── The data
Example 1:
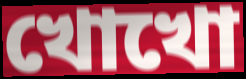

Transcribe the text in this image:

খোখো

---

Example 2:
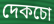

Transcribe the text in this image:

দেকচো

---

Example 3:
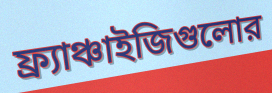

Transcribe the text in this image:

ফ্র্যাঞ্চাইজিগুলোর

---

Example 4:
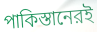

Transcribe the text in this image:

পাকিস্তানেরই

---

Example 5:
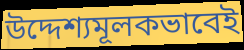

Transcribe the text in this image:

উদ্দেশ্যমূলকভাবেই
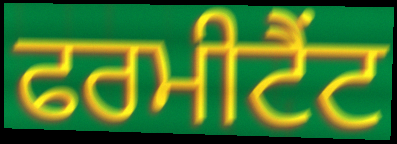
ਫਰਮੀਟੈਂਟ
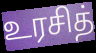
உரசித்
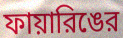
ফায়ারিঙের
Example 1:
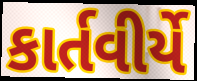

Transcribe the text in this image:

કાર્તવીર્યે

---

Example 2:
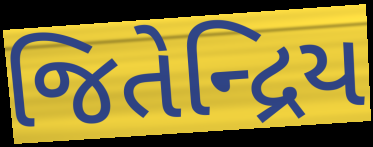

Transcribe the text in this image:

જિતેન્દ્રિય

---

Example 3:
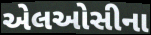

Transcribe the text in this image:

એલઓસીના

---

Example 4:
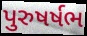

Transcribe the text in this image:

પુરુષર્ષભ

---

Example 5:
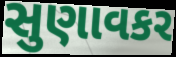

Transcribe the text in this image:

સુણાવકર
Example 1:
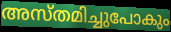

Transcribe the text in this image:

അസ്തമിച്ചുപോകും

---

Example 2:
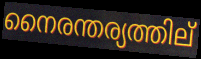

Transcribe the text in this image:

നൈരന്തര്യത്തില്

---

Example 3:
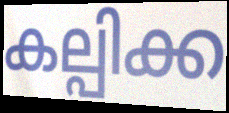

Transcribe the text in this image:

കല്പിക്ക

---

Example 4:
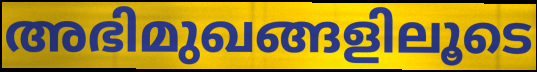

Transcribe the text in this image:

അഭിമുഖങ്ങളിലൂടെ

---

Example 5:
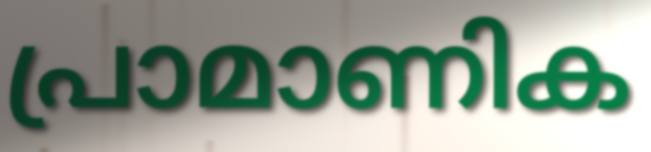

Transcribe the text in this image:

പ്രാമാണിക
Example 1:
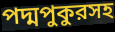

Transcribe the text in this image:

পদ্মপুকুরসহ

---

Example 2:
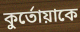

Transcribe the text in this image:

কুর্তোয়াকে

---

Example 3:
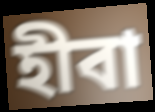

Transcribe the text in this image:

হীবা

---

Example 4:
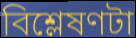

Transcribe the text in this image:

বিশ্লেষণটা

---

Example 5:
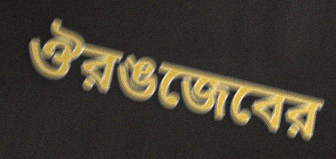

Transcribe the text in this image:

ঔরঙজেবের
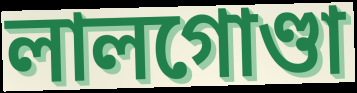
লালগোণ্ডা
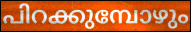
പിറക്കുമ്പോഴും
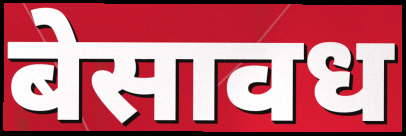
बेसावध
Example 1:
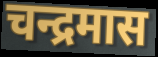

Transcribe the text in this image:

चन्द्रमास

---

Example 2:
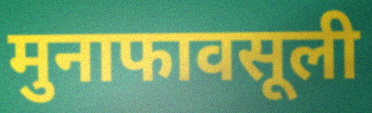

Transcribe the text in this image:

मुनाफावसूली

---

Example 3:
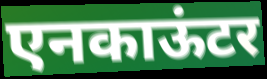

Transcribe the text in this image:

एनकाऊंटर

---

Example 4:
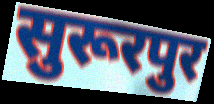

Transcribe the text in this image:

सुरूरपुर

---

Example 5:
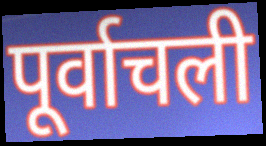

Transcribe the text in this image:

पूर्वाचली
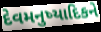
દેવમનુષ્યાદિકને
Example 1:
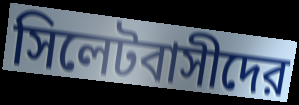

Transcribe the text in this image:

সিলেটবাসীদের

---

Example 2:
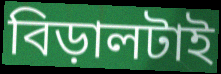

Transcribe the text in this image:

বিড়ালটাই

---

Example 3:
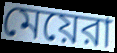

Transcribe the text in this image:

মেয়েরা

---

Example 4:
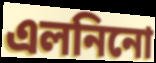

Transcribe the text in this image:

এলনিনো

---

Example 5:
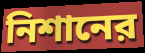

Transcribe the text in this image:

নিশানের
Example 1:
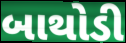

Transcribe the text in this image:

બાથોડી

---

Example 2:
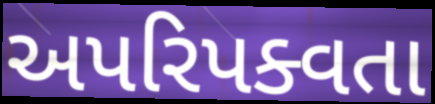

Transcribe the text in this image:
────
Work task: An unaltered copy of the material, without images, should be set down.

Response area:
Example 1:

Transcribe the text in this image:

খোখো

---

Example 2:

Transcribe the text in this image:

দেকচো

---

Example 3:

Transcribe the text in this image:

ফ্র্যাঞ্চাইজিগুলোর

---

Example 4:

Transcribe the text in this image:

পাকিস্তানেরই

---

Example 5:

Transcribe the text in this image:

উদ্দেশ্যমূলকভাবেই
ਫਰਮੀਟੈਂਟ
உரசித்
ফায়ারিঙের
Example 1:

Transcribe the text in this image:

કાર્તવીર્યે

---

Example 2:

Transcribe the text in this image:

જિતેન્દ્રિય

---

Example 3:

Transcribe the text in this image:

એલઓસીના

---

Example 4:

Transcribe the text in this image:

પુરુષર્ષભ

---

Example 5:

Transcribe the text in this image:

સુણાવકર
Example 1:

Transcribe the text in this image:

അസ്തമിച്ചുപോകും

---

Example 2:

Transcribe the text in this image:

നൈരന്തര്യത്തില്

---

Example 3:

Transcribe the text in this image:

കല്പിക്ക

---

Example 4:

Transcribe the text in this image:

അഭിമുഖങ്ങളിലൂടെ

---

Example 5:

Transcribe the text in this image:

പ്രാമാണിക
Example 1:

Transcribe the text in this image:

পদ্মপুকুরসহ

---

Example 2:

Transcribe the text in this image:

কুর্তোয়াকে

---

Example 3:

Transcribe the text in this image:

হীবা

---

Example 4:

Transcribe the text in this image:

বিশ্লেষণটা

---

Example 5:

Transcribe the text in this image:

ঔরঙজেবের
লালগোণ্ডা
പിറക്കുമ്പോഴും
बेसावध
Example 1:

Transcribe the text in this image:

चन्द्रमास

---

Example 2:

Transcribe the text in this image:

मुनाफावसूली

---

Example 3:

Transcribe the text in this image:

एनकाऊंटर

---

Example 4:

Transcribe the text in this image:

सुरूरपुर

---

Example 5:

Transcribe the text in this image:

पूर्वाचली
દેવમનુષ્યાદિકને
Example 1:

Transcribe the text in this image:

সিলেটবাসীদের

---

Example 2:

Transcribe the text in this image:

বিড়ালটাই

---

Example 3:

Transcribe the text in this image:

মেয়েরা

---

Example 4:

Transcribe the text in this image:

এলনিনো

---

Example 5:

Transcribe the text in this image:

নিশানের
Example 1:

Transcribe the text in this image:

બાથોડી

---

Example 2:

Transcribe the text in this image:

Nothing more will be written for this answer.